Yellow alerts are issued when the supply available to the grid falls below a safety threshold. If the supply-demand balance deteriorates further, a red alert is declared.

On Tuesday, both red and yellow alerts were declared as 42 power plant units went on forced outage or were derated, losing a total capacity of over 3,000 MW.

Manual load dropping or rotational power interruptions were implemented in some parts of Luzon.

Red and yellow alerts were first lifted in the Visayas at 9:01 p.m. and 11:01 p.m., respectively on Tuesday.

NGCP lifted the red and yellow alerts over Luzon at 11:01 p.m. on Tuesday and 12:01 a.m. on Wednesday.

The Southwest Luzon Power Generation Corp. unit 2 with 150 MW and Sta. Rita 40 of First Gen Corp. with 264 MW had gone back online as of 3:03 a.m. on April 17.

In a separate statement, the Philippine Independent Power Producers Association, Inc. (PIPPA) said majority of the 19 power plants in the Luzon grid that were on outage were hydropower plants with low water levels.

“The PIPPA member-generators have submitted the reports required in instances of unplanned outage and continue to prioritize efforts in further strengthening the resilience of their generation assets,” the group said.

Gerry C. Arances, convenor of the People for Power Coalition, said the incident should be a wakeup call to transition from fossil fuel to renewable energy.

“The government needs to wake up and get on with the program,” he said in an e-mailed statement. “Fossil fuel dependence leads to costly and undependable energy.”

“The long-term solution is obvious to anyone not blinded by fumes from fossil fuels. Transitioning to renewable energy is the only solution,” he added.

As of 11 a.m., Manila Electric Co. (Meralco) said it had advised the participants of its Interruptible Load Program to be on standby in case of a red alert.

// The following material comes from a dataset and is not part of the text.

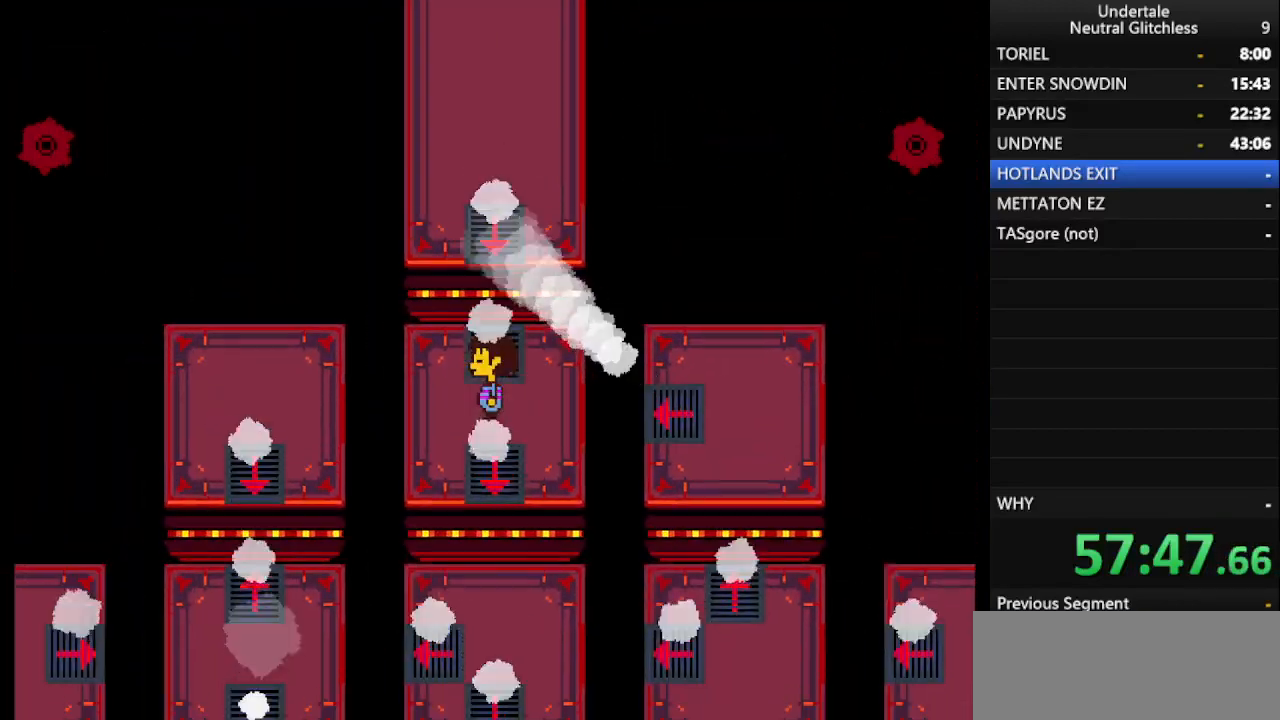
{"keys": ["up"], "events": []}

These are large power consumers that have their own generating facilities. These entities stop drawing power from the grid during times of unreliable supply, tapping their own power plants for their needs and reducing the overall load on the grid.

“We are calling on consumers to join our energy conservation because this will help us to preserve the integrity of our electric power industry system where the demand will not be that high,” Energy Assistant Secretary Mario C. Marasigan told state media. “We will not have rotational brownouts or widespread outage.

As of 4:15 p.m. on Tuesday, Meralco had implemented emergency manual load dropping, affecting about 50,000 customers in parts of Batangas, Bulacan, Cavite and Laguna. All services had been fully restored by 5:58 p.m.

“We again call on the public to continue practicing energy conservation and efficiency measures to help manage the overall demand,” the power distributor said.

Monalisa C. Dimalanta, chairman and chief executive officer of the Energy Regulatory Commission (ERC), said that they would investigate the power failures.

Under a resolution issued by the ERC in 2020, generation companies must submit an event report to the regulator for planned and unplanned failures of generating facilities within 48 hours.